Multi-Swing Transient Stability of Synchronous Generators and IBR Combined Generation Systems

TL;DR

This paper reveals that low voltage ride-through and recovery controls in inverter-based resources can cause multi-swing transient instability in synchronous generators, challenging traditional views focused solely on first-swing instability.

Contribution

It introduces a new perspective on transient stability, highlighting the role of inverter-based resources in multi-swing instability through theoretical and simulation analysis.

Findings

Decelerating energy accumulation can lead to multi-swing instability.

Inverter controls influence the energy dynamics during faults.

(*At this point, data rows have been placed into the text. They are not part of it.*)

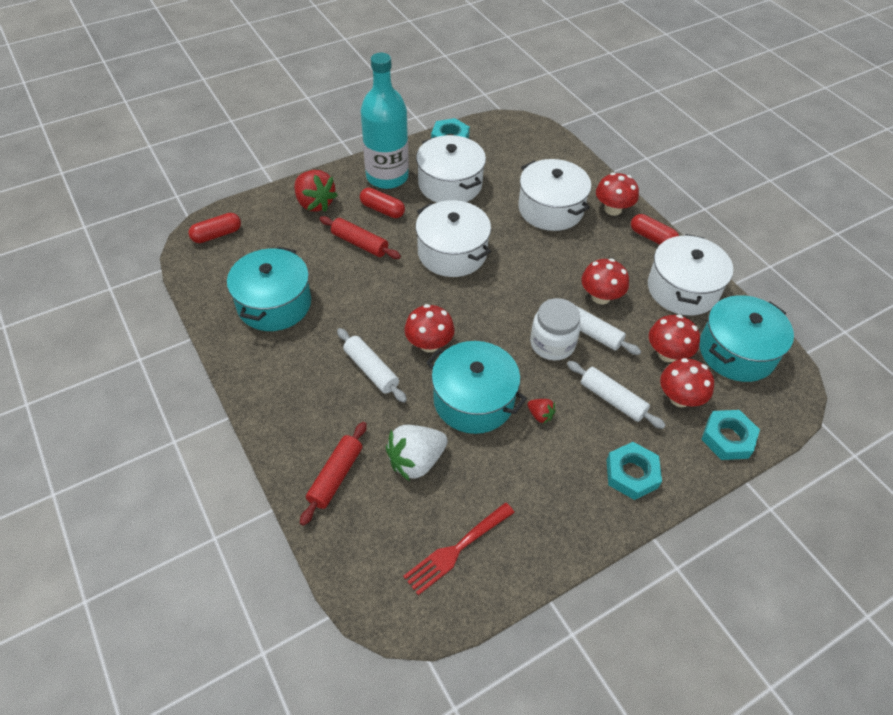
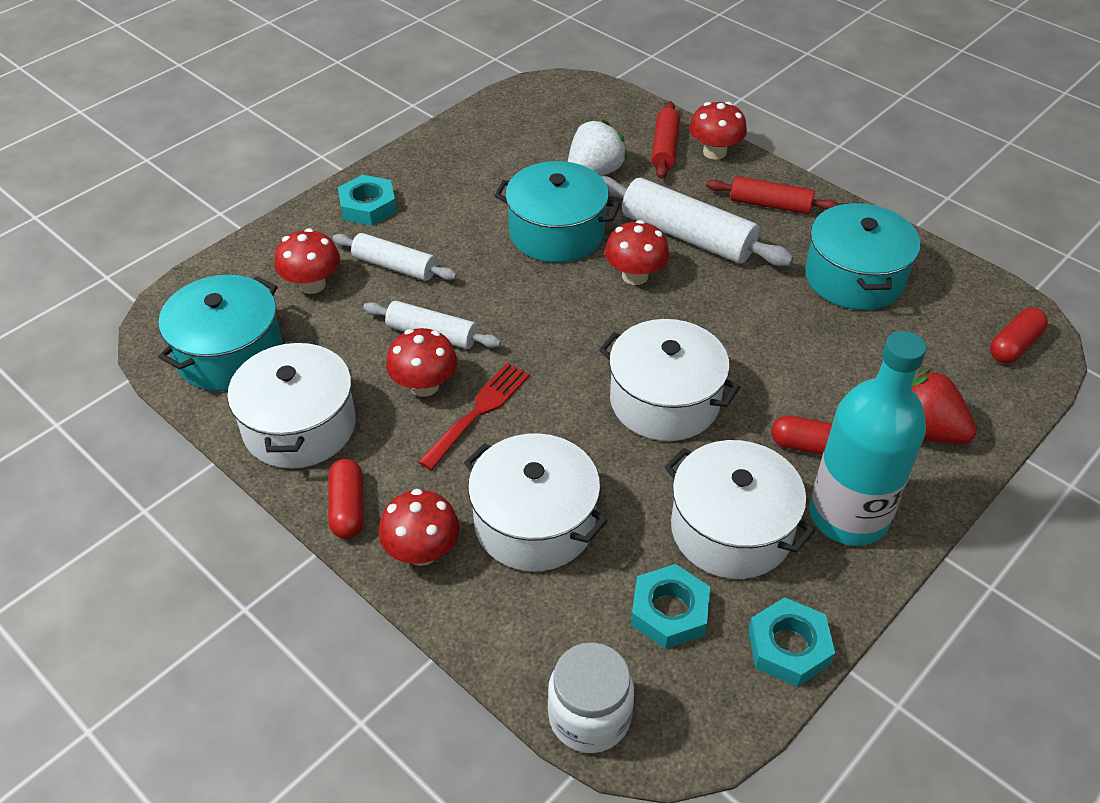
camera: 165 degrees right, 5 degrees down
red rolling pin [320,216,401,259] -> red rolling pin moved to [706,176,838,214]
white rolling pin [337,328,407,403] -> white rolling pin [601,176,794,266], size x1.64
red fork [403,502,515,595] -> red fork moved to [418,363,530,470]
red strawberry [527,399,556,424] -> none
white jar [530,298,581,360] -> white jar moved to [548,642,634,753]
red capsule [631,214,679,245] -> red capsule turned 60 degrees clockwise [328,459,364,539]
red mushroom [649,314,700,362] -> red mushroom moved to [689,101,747,160]
turquoise nut [701,410,760,460] -> turquoise nut moved to [631,564,710,649]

Simulation confirms the theoretical analysis of multi-swing phenomena.

Abstract

In traditional views, the build-up of accelerating energy during faults can cause the well-known first-swing angle instability in synchronous generators (SGs). Interestingly, this letter presents a new insight that the accumulation of decelerating energy due to the low voltage ride-through (LVRT) and recovery control of grid-following inverter-based resources (GFL-IBRs), might also result in transient angle instability in SGs. The transient energy accumulated during angle-decreasing swing transforms into the acceleration energy of the subsequent swing, hence such phenomena often manifest as multi-swing instability. Both theoretical analysis and simulation support these findings.